Leaving the pictures aside, repeat every line below exactly.

> **DATA EXTRACT**:
========================================================================

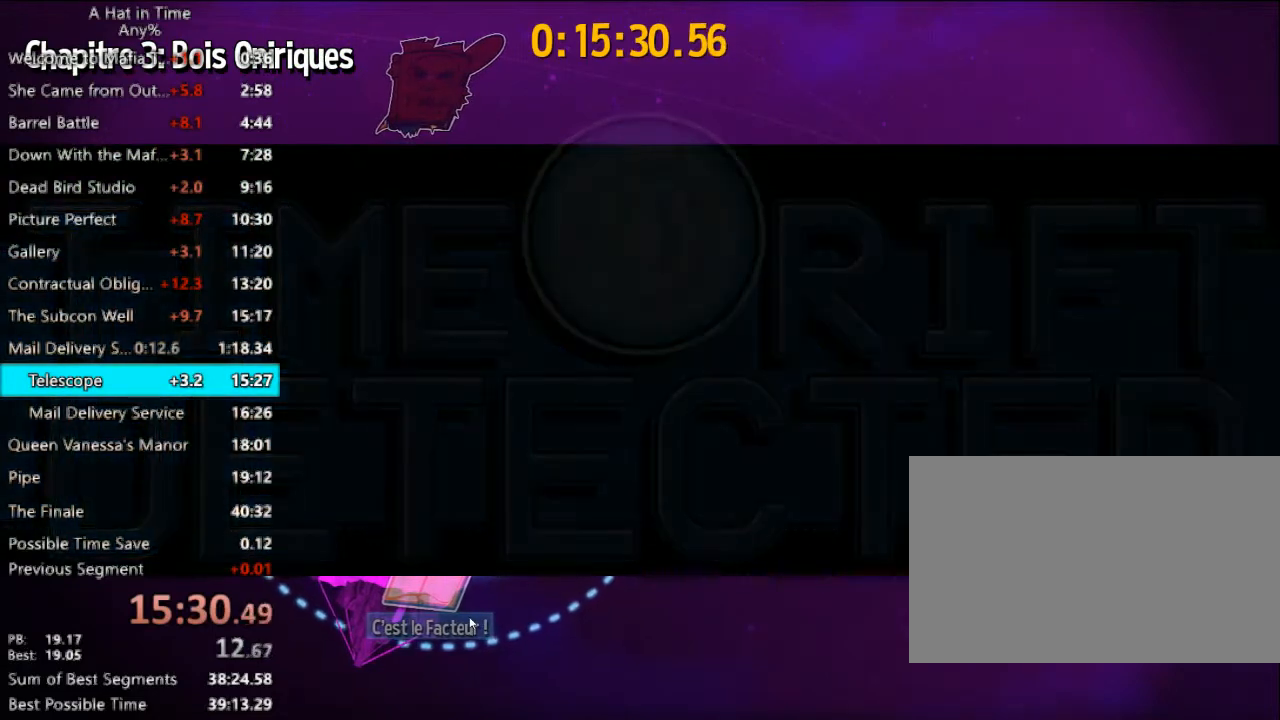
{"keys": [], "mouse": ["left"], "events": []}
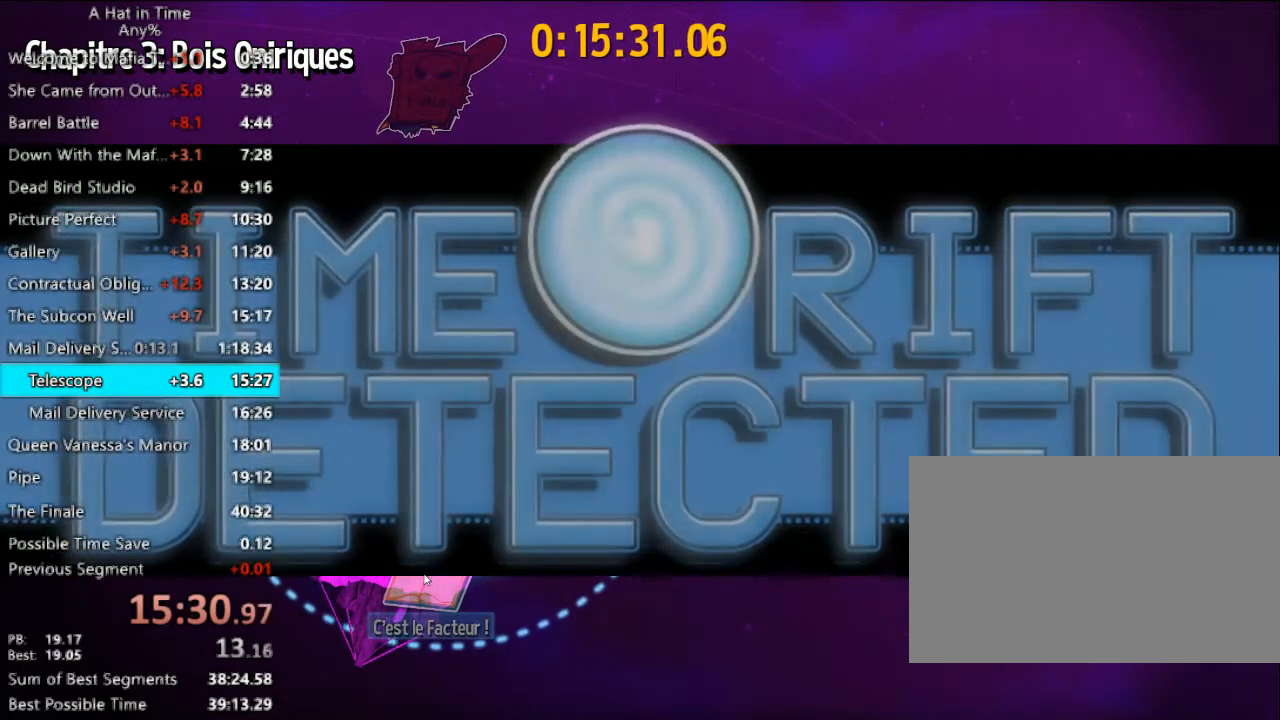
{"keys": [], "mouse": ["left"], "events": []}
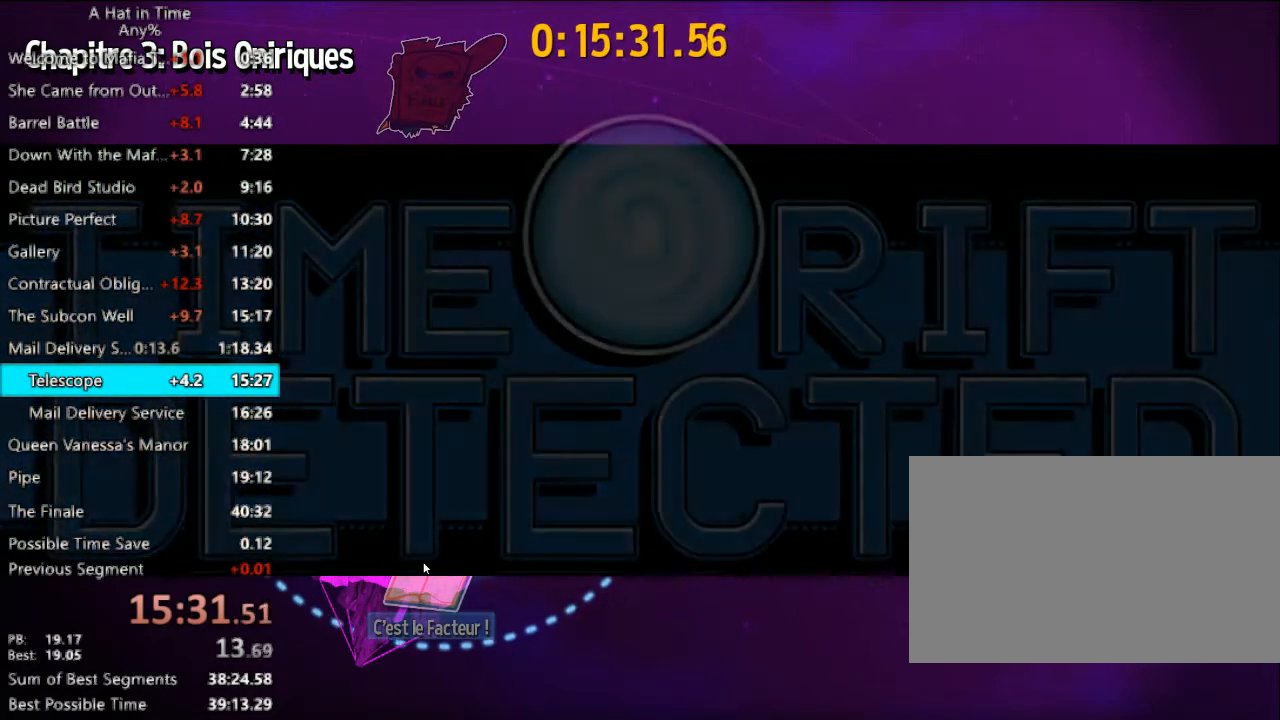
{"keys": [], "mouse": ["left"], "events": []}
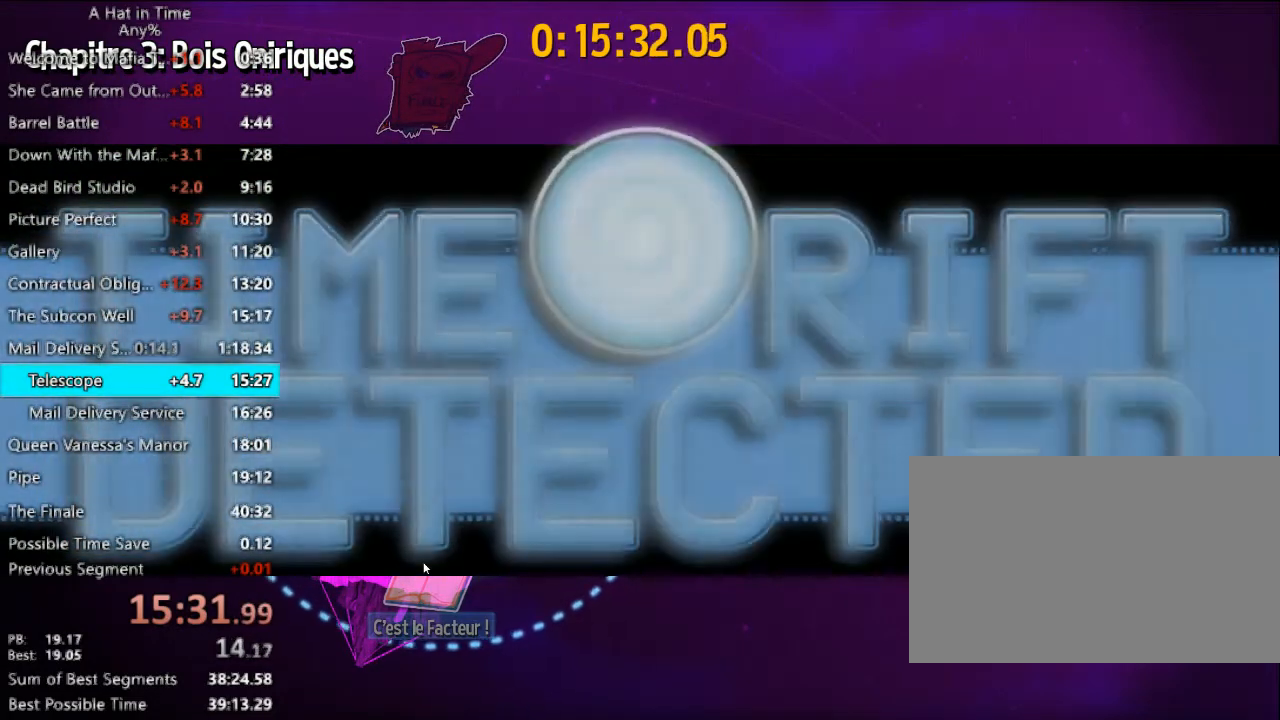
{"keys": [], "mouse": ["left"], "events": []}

========================================================================

> **EXERCISE ANSWER**:
{"keys": [], "mouse": ["left"], "events": []}
{"keys": [], "mouse": ["left"], "events": []}
{"keys": [], "mouse": ["left"], "events": []}
{"keys": [], "mouse": ["left"], "events": []}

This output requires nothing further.